Thursday, December 18, 2014

Watching Freebies

We haven't been to the cinema this week. A couple of weeks ago husband inadvertently clicked on something at Amazon and received a free month of Amazon Prime, which includes access to their library of films and TV shows (similar set up to Netflix). We've been exploring the freebie opportunity, using Roku, and have found lots to entertain us. We've binge-watched a season each of The Good Wife and Justified (starting from season where previous rental DVDs ended). We've just begun watching season 1 of Warehouse 13 - new to us. It's a fun sci-fi/fantasy series with echoes of The X-Files, and Raiders of the Lost Ark. We also found a couple of decent movies, as well as one we considered not so decent and decided it did not deserve the acclaim it had received.

One of the most enjoyable films was Hachi- A Dog's Tale. A tale about a dog? I can never resist one of those, never have been able to since first seeing Lassie Come Home, long ago and far away when I was very young. Hachi was a new one to me. It's based on a Japanese true story of a lost puppy, found and cherished, with much doggy loyalty in return.
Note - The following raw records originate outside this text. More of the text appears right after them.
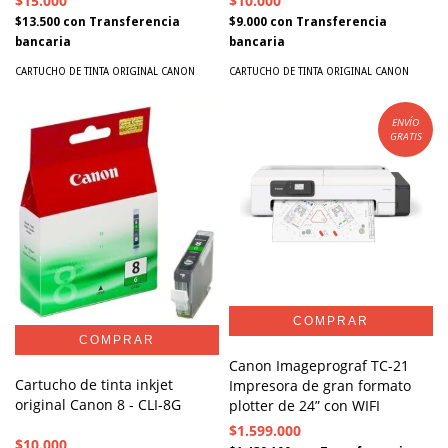
$15.000
$10.000
$13.500
con
Transferencia
$9.000
con
Transferencia
bancaria
bancaria
CARTUCHO DE TINTA ORIGINAL CANON
CARTUCHO DE TINTA ORIGINAL CANON
ENVÍO
GRATIS
Canon Imageprograf TC-21
Cartucho de tinta inkjet
Impresora de gran formato
original Canon 8 - CLI-8G
plotter de 24” con WIFI
$1.599.000
$10.000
The story reminded me a lot of an old Scottish doggy story, Greyfriars Bobby.

Tears are almost always par for the course in doggy movies - a foregone conclusion. Gratuitous sentimentality abounds, tissues will be to hand, and were essential for Hachi!

The movie we didn't much like, but struggled complainingly through because, well, "Scorsese can't be too bad can he?" (Yes!) : The Wolf of Wall Street with Leonardo DiCaprio as Jordan Belfort. Talk about gratuitous - not sentimentality this time - soft-porn-ish sex scenes, one every few minutes it seemed like. Boring repetitious bad language, the word "fuck" loses all impact when repeated again and again... and again as part of every sentence uttered. The film is based on Jordan Belfort's memoir, so presumably it is at least partly true. Even with Scorsese at the helm, The Wolf of Wall Street, for us, didn't come anywhere near the quality of Oliver Stone's 1987 film Wall Street, with Michael Douglas as Gordon Gekko.

On we go then, there are lots of freebies still to sample!